How the Senate performed its part of the impeachment drama will likely have long-term consequences as well. It was hardly a perfect trial, and if Susan Collins seriously thought the president would be chastened by how things turned out she has certainly had more opportunities to ponder Trump's essential nature. I still find it hard to believe that Trump liked telling the story of the snake during the 2016 campaign, and that his supporters did not pause to contemplate his punchline: "You knew damn well I was a snake before you took me in." Perhaps it is just me, since the story of the snake reminds me of the similar story of the scorpion and the frog and its even more Trumpian punchline: "I can't help it. It's my character." But Senator Collins can't keep herself from playing the frog.

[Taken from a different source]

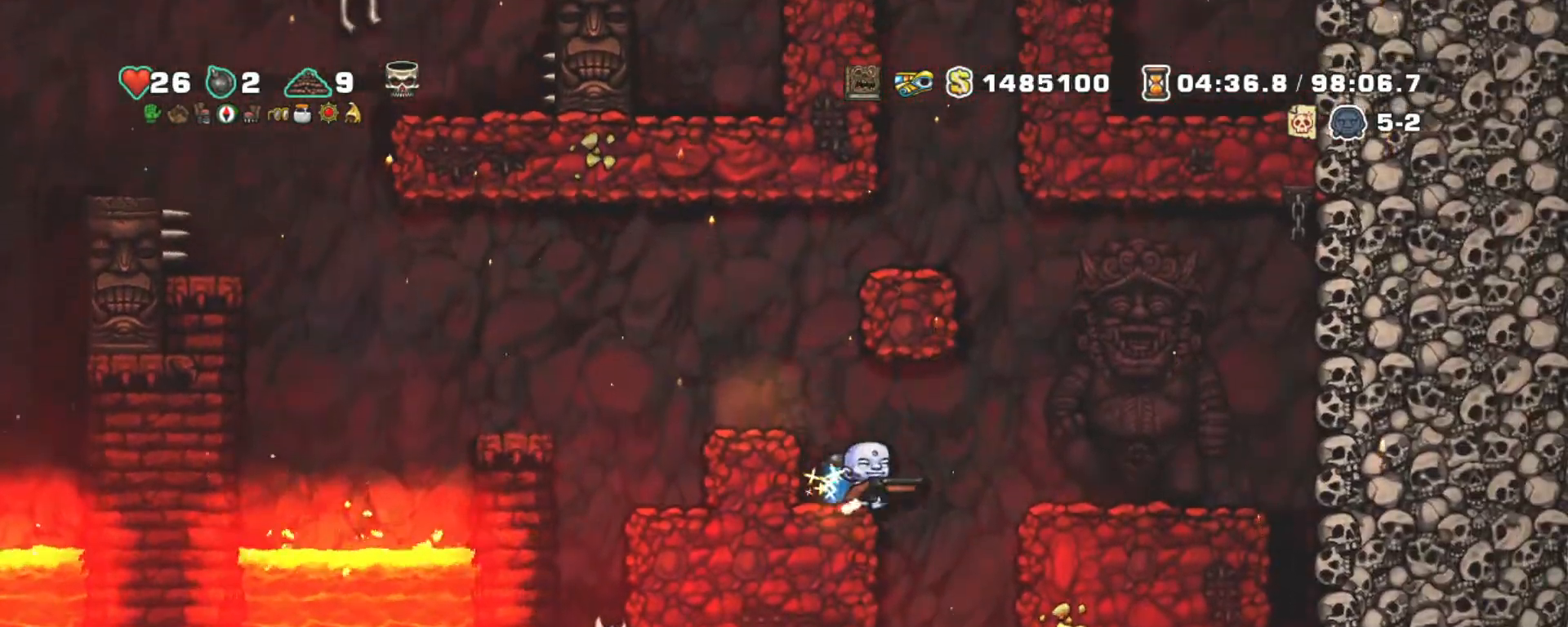
{"keys": ["shift", "z"], "events": [[33, "left", "down"], [83, "right", "up"], [133, "left", "up"], [500, "z", "down"]]}
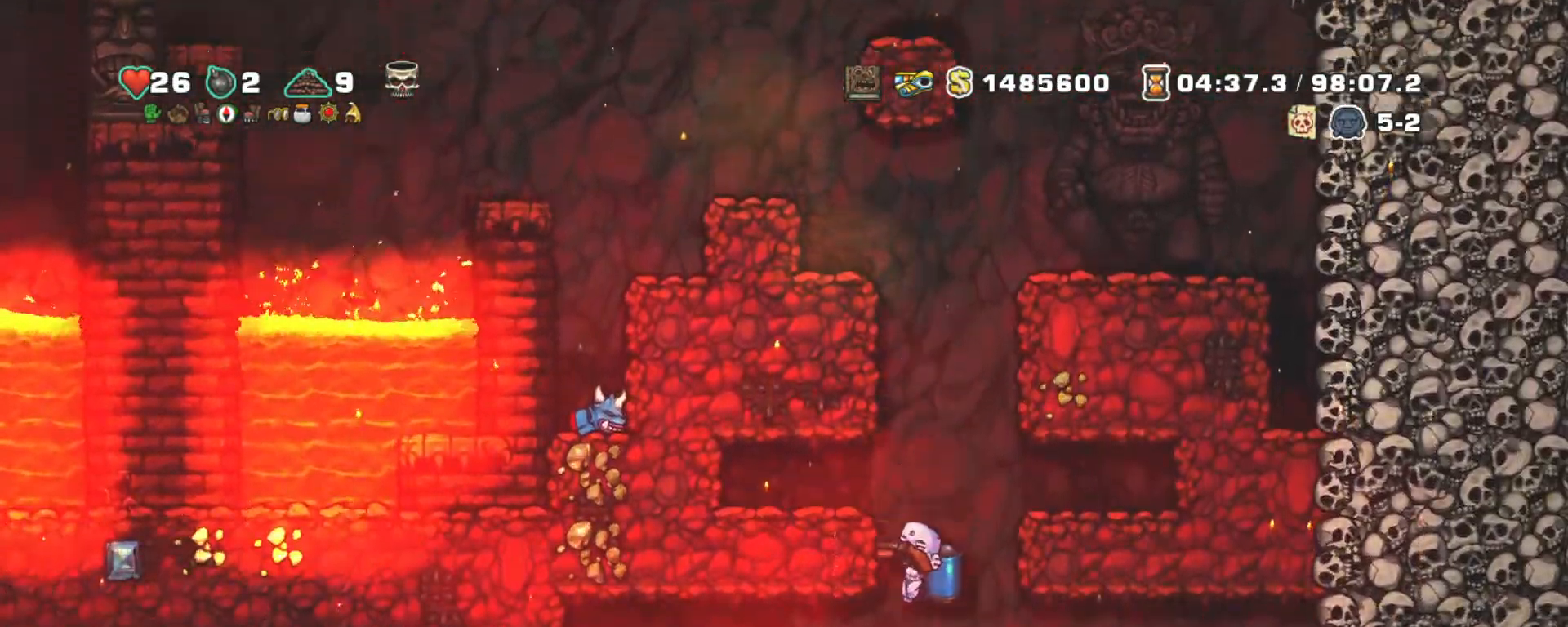
{"keys": ["right", "shift"], "events": [[50, "z", "up"], [383, "right", "down"]]}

But before the articles of impeachment ever reached the Senate and before it became evident the lengths the Republican majority would go to sweep the Ukrainian fiasco under the rug, the House made a mess of the impeachment process. Rather than attempting to rise above partisanship, the Democrats at every turn made the impeachment more partisan. Rather than taking care to move through the process of impeaching a president deliberately and cautiously, they stumbled through a chaotic process that gave the White House unearned talking points. Rather than laying out a clear and coherent narrative for the public that justified taking the dramatic step of passing these two articles of impeachment and asking the Senate to remove a sitting president from office, the House struggled to nail down the points it did attempt to make and did not bother to present the public case for others. The internal politics of the Democratic coalition undoubtedly played a role in shaping how the impeachment process was conducted, but the number of unforced errors is striking.
It seems unlikely that even in the aftermath of this impeachment, the House will refrain from going after presidents again. And the House should be willing to impeach a president when events justify doing so, despite the political challenges of moving an impeachment through the House let alone winning a conviction in the Senate. But future congressional leaders should take some lessons from this process and not embark on an impeachment unless they can do a better job of it than the Democrats did this time around.
Here's a taste:
The House sent mixed signals about the need for immediate action against the president. It chose to rush the process of producing articles of impeachment but then ostentatiously refused to deliver the articles to the Senate so as to start the trial. It struggled to identify the strategic goals of the impeachment and, as a result, was left with a mismatch between the facts that could be demonstrated and the cataclysmic rhetoric that was meant to justify the president's immediate removal.